I don’t like people thinking I’m stupid. Or ignorant, which is
worse.

“Of course I know what it is; my brother’s been going to the gym since
he was sixteen,” I said, and immediately wished I’d kept my mouth shut.

Florencio and Tomé laughed in unison, and then my brother laughed as
well. I asked them what was so funny. My brother looked at me, lost for words,
with an expression of utter bewilderment, but also of happiness, on his
face.

“Feisty, aren’t you?” said Florencio.

“Very feisty,” said Tomé.

“She’s always had a strong character, my sister,” said Enric.

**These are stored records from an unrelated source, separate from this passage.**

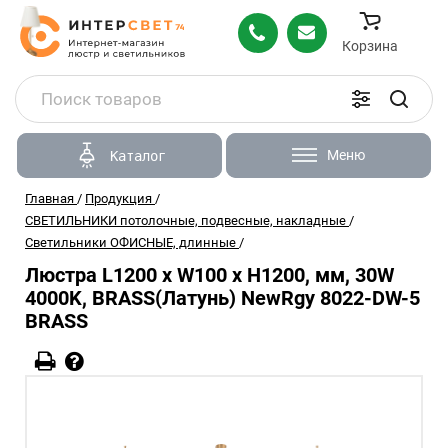
Корзина
Меню
Каталог
Главная
/
Продукция
/
СВЕТИЛЬНИКИ потолочные, подвесные, накладные
/
Светильники ОФИСНЫЕ, длинные
/
Люстра L1200 x W100 x H1200, мм, 30W
4000K, BRASS(Латунь) NewRgy 8022-DW-5
BRASS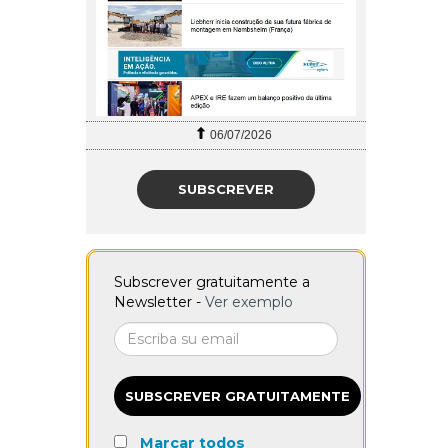
06/07/2026
SUBSCREVER
Subscrever gratuitamente a
Newsletter -
Ver exemplo
SUBSCREVER GRATUITAMENTE
Marcar todos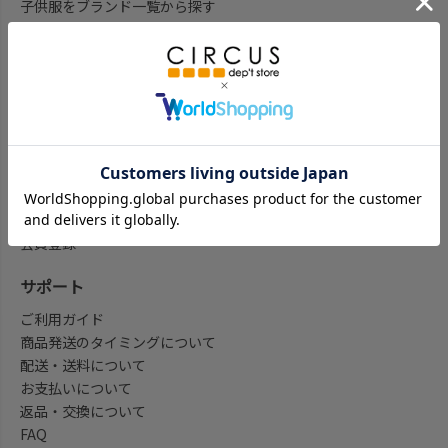
子供服をブランド一覧から探す
子供服をアイテム一覧から探す
ベビー服ギフト通販のCWTCH
新作
再入荷
予約
セール
my focus(よみもの)
会員登録/マイページ
会員登録
サポート
ご利用ガイド
商品発送のタイミングについて
配送・送料について
お支払いについて
返品・交換について
FAQ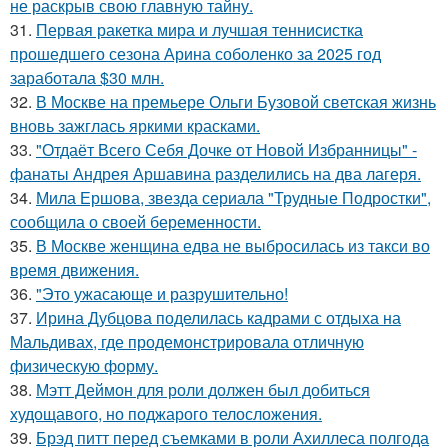
не раскрыв свою главную тайну.
31.
Первая ракетка мира и лучшая теннисистка
прошедшего сезона Арина соболенко за 2025 год
заработала $30 млн.
32.
В Москве на премьере Ольги Бузовой светская жизнь
вновь зажглась яркими красками.
33.
"Отдаёт Всего Себя Дочке от Новой Избранницы" -
фанаты Андрея Аршавина разделились на два лагеря.
34.
Мила Ершова, звезда сериала "Трудные Подростки",
сообщила о своей беременности.
35.
В Москве женщина едва не выбросилась из такси во
время движения.
36.
"Это ужасающе и разрушительно!
37.
Ирина Дубцова поделилась кадрами с отдыха на
Мальдивах, где продемонстрировала отличную
физическую форму.
38.
Мэтт Деймон для роли должен был добиться
худощавого, но поджарого телосложения.
39.
Брэд питт перед съемками в роли Ахиллеса полгода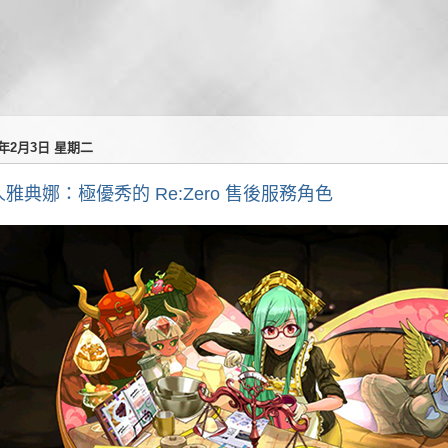
6年2月3日 星期二
雅典娜：極優秀的 Re:Zero 售後服務角色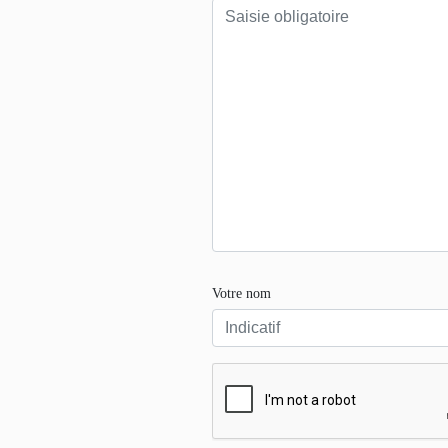
Votre nom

“And you’ve worked all this out from what I said about fitness
training?”

“From the way you said it. Looking me in the eye. Sure of yourself,”
said Florencio.

“If I had my tarot pack here, I’d do a reading for you,” said
Tomé.

“So you do fitness training and tarot readings?”

“And a few other things as well,” said Tomé.

Florencio and my brother laughed again. But in my brother’s case it
was, I realized, nervous rather than happy laughter. He was worried, although he
was trying to hide it. The two South Americans, however, seemed relaxed, as if
they were used to sleeping in a different house every night.